The documentary does a fine job of capturing the film's historical moment, a moment very different from our own. In 1972, Americans were reeling from a decade of unprecedented social change that had taken the country from Doris Day to Linda Lovelace in the blink of an eye. Even among people who were fairly progressive, there was a sense of a culture spinning out of control in a disturbing way. Mainstream movies had become more explicit, and many believed that Hollywood and the porn industry would eventually join forces -- that pornography was, in a sense, the advance guard. Hence the legal maneuvering over "Deep Throat" had bigger implications, with one side trying to make a last stand against smut and the other side wanting to crash the gates.
In telling the story, the filmmakers interview several dozen people, who collectively give testimony to a cultural divide that, if anything, is as wide today as ever. What's fascinating is how freakish they all seem. On the right, there are prosecutors and anti-pornography activists saying loony things like, " 'Deep Throat' attacks the very core of our being." Prosecutor Larry Parrish says that images from "Deep Throat" are still in his head 30 years later, and he can't erase them. What a privileged glimpse into the censorious mind. At the same time, the people on the left seem like slobs, who either really believe there's nothing morally wrong with having sex on camera for money or who pretend they don't have moral qualms, in the hope of making these standards mainstream.

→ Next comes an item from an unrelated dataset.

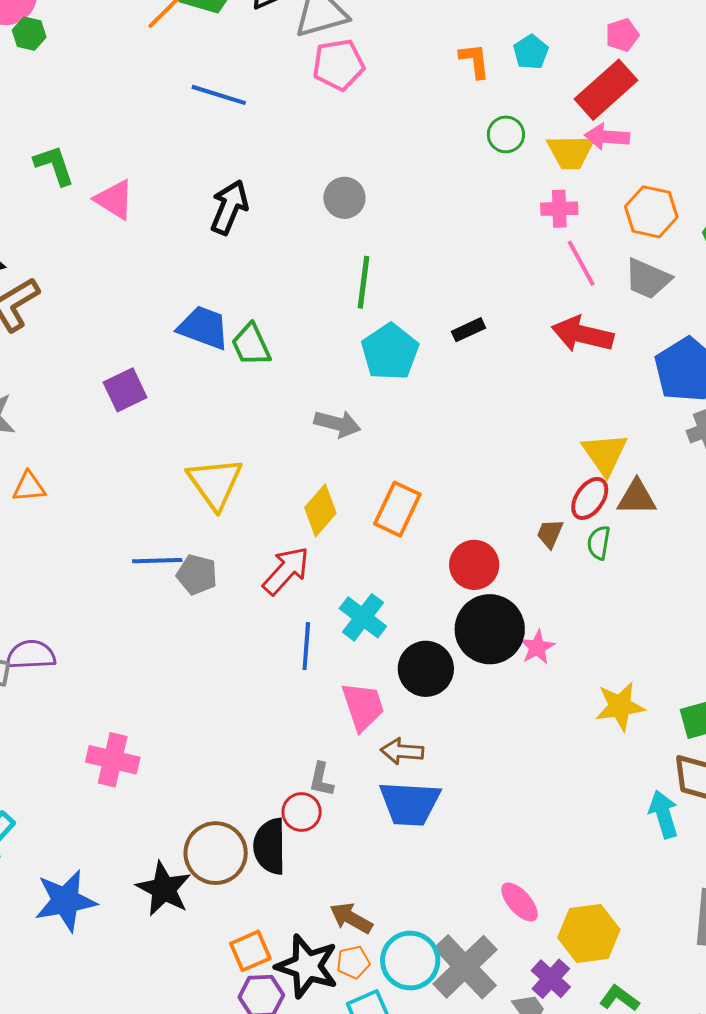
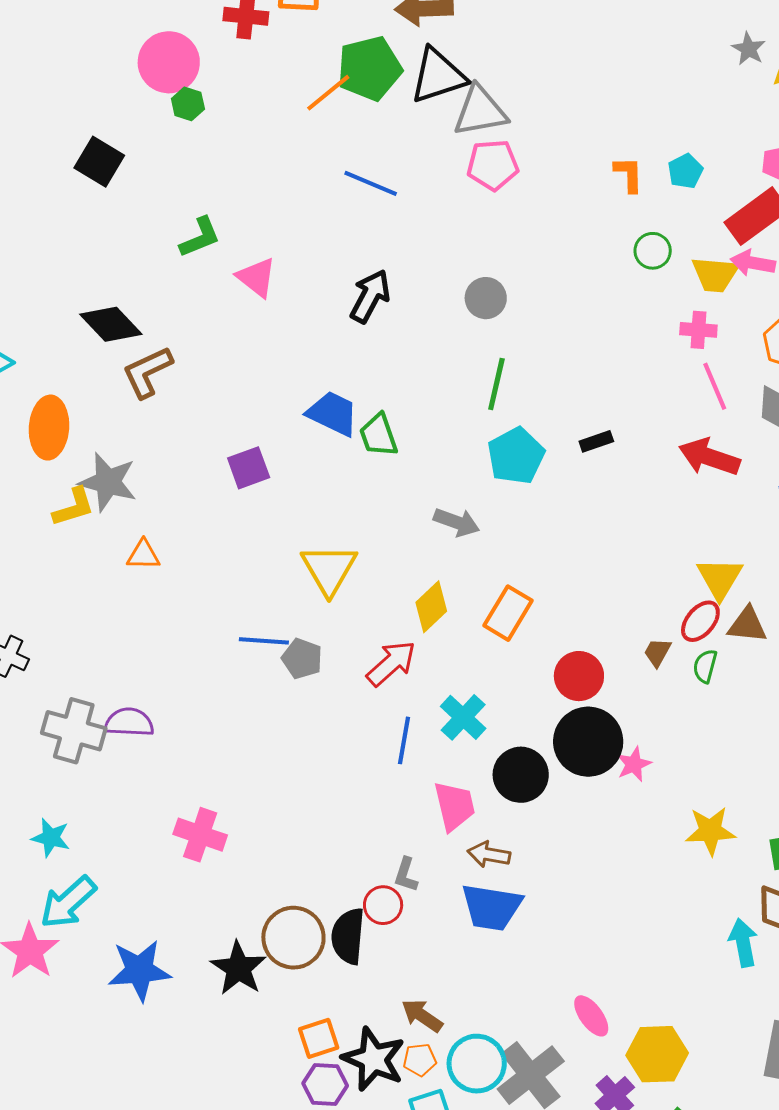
green L-shape: (54, 165) -> (200, 237), turned 81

Both sides deserve each other. Both sides should live together on an island, where they can argue about sex all day, because they have that obsession in common. But heaven help us if one side ever wins the argument, because 90 percent of us would not like the world that either side would have us live in.
"Inside Deep Throat" is inevitably the story of Linda Lovelace (nee Linda Bozeman), who was discovered by porn director Gerard Damiano. With the enthusiasm of a Salzburg concertmaster upon encountering the young Mozart, Damiano recognized in Lovelace's gag-free oral technique the makings of an American classic. The rest is history. Alas, the funding for "Deep Throat" reportedly came from underworld sources. Thus, no one connected with the film ever made any money.
The tragedy of Lovelace's subsequent life is the most arresting part of the "Deep Throat" saga. It's also the one aspect most open to differing interpretations. After spouting the doctrines of free love and happy porn, she became an ally of feminists and an anti-pornography crusader. Then, not long before her death from injuries sustained in a car accident, she posed nude for a magazine. She was broke. She was ideologically confused. She lost jobs when her employes found out her identity. She was the victim, in a sense, of shame. But was this shame intrinsic; that is, the inevitable consequence of her behavior? Or was hers simply the story of a fragile woman who could not maintain her self-esteem in the face of the world's scorn? How you decide that question has a lot to do with how you see the world. I get the feeling Lovelace herself never quite decided. She knew she was a victim. That's about all she had figured out. If this were 200 years ago, Donizetti could do an opera about her.
In contrast to Lovelace, her "Deep Throat" co-star Harry Reems found a way to turn the page by embracing Christianity and becoming a real estate dealer in Utah. He looks sane and healthy and seems to suffer from no ideological confusion.
"Inside Deep Throat" is balanced enough to serve as a cautionary tale that cuts in several directions at once. Few people, upon seeing footage of Times Square in the 1970s, would want to return to the squalid, crime-infested days of pre-Giuliani New York. At the same time, it's difficult to look at the repressed faces of these prosecutors and federal agents and feel anything but misery that they and their ilk are in ascendance in today's America. It would be inaccurate to describe "Inside Deep Throat" as a plea for moderation, but it sure inspires a desire for moderation in its audience.